__Task requirements__.
List every heart rhythm disturbance that the abstract below names as a sign of glycoside toxicity in the dogs.

__Document passage__.
▬▬▬▬▬▬▬▬▬▬

Effects of verapamil on the arrhythmogenic action of acetylstrophanthidin

Although coadministration of verapamil and digoxin results in significant increases in plasma glycoside concentrations, evidence of digitalis toxicity appears to be infrequent with this combination. To evaluate the effect of verapamil on electrophysiologic toxicity from digitalis, 5 anesthetized dogs were instrumented for physiologic recording and given acetylstrophanthidin by intravenous infusion until evidence of toxicity appeared. Each animal was then treated with verapamil intravenously, with mean steady-state plasma levels of 177 ± 30 ng/ml. and acetylstrophanthidin infusion repeated; after return of sinus rhythm, the verapamil infusion was increased (producing mean levels of 379 ± 50 ng/ml) and acetylstrophanthidin given a third time. Prior to verapamil dosing, ventricular ectopy was the manifestation of glycoside toxicity; following the first verapamil infusion, only 20% of the dogs developed ectopy, the remainder having second- or third-degree atrioventricular (AV) block, or AV junctional tachycardia. With the higher verapamil dose, AV block or junctional tachycardia occurred in all animals during acetylstrophanthidin infusion. In addition, the dose of glycoside required to produce electrophysiologic toxicity was significantly increased by verapamil. Therefore, verapamil appears to exert a protective effect against the development of digitalisinduced arrhythmia, possibly by suppressing delayed afterpotential generation, and significantly increases the dose of digitalis required to produce AV block.

▬▬▬▬▬▬▬▬▬▬

__Dataset entries__.
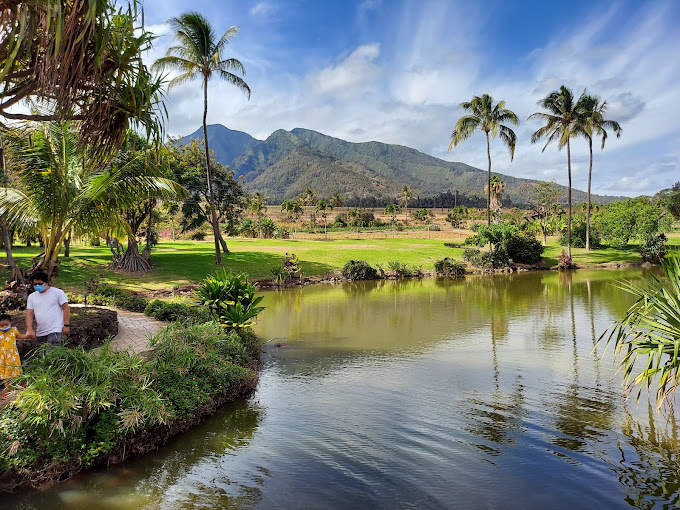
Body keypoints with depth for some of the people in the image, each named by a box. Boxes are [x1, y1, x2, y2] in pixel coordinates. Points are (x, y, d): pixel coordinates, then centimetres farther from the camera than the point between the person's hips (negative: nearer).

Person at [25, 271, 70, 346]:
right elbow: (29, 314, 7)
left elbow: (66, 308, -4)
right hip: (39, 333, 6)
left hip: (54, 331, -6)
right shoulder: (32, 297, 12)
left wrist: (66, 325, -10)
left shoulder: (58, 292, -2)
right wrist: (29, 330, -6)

▬▬▬▬▬▬▬▬▬▬

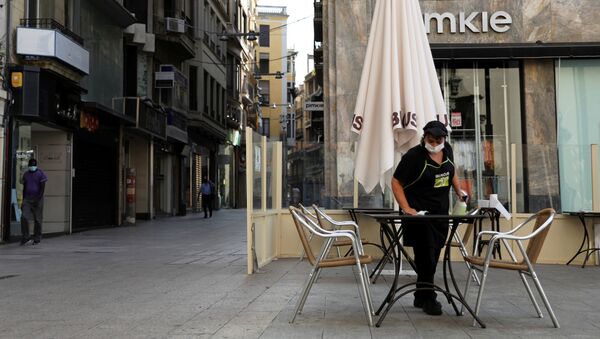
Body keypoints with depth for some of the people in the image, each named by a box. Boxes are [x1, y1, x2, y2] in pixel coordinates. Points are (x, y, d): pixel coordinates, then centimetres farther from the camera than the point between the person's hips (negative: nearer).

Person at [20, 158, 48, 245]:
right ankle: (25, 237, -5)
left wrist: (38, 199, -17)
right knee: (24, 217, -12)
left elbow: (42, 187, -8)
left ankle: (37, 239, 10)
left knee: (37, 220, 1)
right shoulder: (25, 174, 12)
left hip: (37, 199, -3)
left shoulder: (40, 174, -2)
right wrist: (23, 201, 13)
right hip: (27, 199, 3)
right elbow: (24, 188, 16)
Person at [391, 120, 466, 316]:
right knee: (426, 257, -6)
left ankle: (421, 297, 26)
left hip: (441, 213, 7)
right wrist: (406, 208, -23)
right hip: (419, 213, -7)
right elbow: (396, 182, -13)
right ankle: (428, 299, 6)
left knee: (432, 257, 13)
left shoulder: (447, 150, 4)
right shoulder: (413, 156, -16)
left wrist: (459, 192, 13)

▬▬▬▬▬▬▬▬▬▬

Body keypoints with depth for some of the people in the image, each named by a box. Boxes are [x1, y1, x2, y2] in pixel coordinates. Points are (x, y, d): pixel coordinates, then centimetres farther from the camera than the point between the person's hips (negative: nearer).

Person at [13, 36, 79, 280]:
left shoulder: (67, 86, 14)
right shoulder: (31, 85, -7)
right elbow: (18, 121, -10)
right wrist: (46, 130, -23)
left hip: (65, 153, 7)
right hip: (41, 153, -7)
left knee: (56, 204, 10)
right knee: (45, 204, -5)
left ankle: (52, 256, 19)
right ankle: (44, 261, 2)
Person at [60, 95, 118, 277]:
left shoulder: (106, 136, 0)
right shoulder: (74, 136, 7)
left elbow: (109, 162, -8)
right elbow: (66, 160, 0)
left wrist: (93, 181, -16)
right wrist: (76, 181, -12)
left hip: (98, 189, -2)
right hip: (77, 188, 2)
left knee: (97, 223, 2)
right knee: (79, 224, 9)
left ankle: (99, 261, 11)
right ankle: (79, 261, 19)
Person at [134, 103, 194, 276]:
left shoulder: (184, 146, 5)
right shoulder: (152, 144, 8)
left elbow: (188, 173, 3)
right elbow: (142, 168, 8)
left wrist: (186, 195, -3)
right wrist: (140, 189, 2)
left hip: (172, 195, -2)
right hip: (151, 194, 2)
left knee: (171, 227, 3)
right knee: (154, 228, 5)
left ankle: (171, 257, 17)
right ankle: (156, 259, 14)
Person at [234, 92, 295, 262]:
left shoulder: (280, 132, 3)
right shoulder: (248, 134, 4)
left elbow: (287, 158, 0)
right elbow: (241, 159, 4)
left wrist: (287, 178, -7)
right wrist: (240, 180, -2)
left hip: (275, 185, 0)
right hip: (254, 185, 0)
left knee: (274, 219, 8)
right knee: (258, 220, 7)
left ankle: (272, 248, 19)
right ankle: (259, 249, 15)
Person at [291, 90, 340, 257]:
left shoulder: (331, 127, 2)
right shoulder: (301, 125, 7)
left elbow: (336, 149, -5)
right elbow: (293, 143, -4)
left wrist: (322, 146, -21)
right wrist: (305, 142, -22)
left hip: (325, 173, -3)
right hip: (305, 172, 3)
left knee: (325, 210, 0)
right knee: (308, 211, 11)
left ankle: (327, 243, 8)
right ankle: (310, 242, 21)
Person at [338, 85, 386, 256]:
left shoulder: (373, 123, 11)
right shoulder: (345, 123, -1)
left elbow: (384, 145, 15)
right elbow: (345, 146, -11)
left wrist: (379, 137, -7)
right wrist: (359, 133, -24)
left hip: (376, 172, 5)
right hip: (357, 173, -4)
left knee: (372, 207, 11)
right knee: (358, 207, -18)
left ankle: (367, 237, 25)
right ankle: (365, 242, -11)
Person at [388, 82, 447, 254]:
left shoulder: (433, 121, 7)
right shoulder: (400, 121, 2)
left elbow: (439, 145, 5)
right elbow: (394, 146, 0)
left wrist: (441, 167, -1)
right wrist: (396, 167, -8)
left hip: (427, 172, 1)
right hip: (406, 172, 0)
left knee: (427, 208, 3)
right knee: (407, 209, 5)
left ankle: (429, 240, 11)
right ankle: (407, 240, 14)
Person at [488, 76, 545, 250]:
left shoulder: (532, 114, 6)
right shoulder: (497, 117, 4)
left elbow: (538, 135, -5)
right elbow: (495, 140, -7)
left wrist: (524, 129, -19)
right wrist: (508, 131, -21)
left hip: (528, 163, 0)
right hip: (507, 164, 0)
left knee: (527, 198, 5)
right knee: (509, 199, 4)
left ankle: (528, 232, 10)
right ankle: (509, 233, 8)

▬▬▬▬▬▬▬▬▬▬

__Answer to the problem__.
- Ventricular ectopy
- Second-degree atrioventricular (AV) block
- Third-degree atrioventricular (AV) block
- AV junctional tachycardia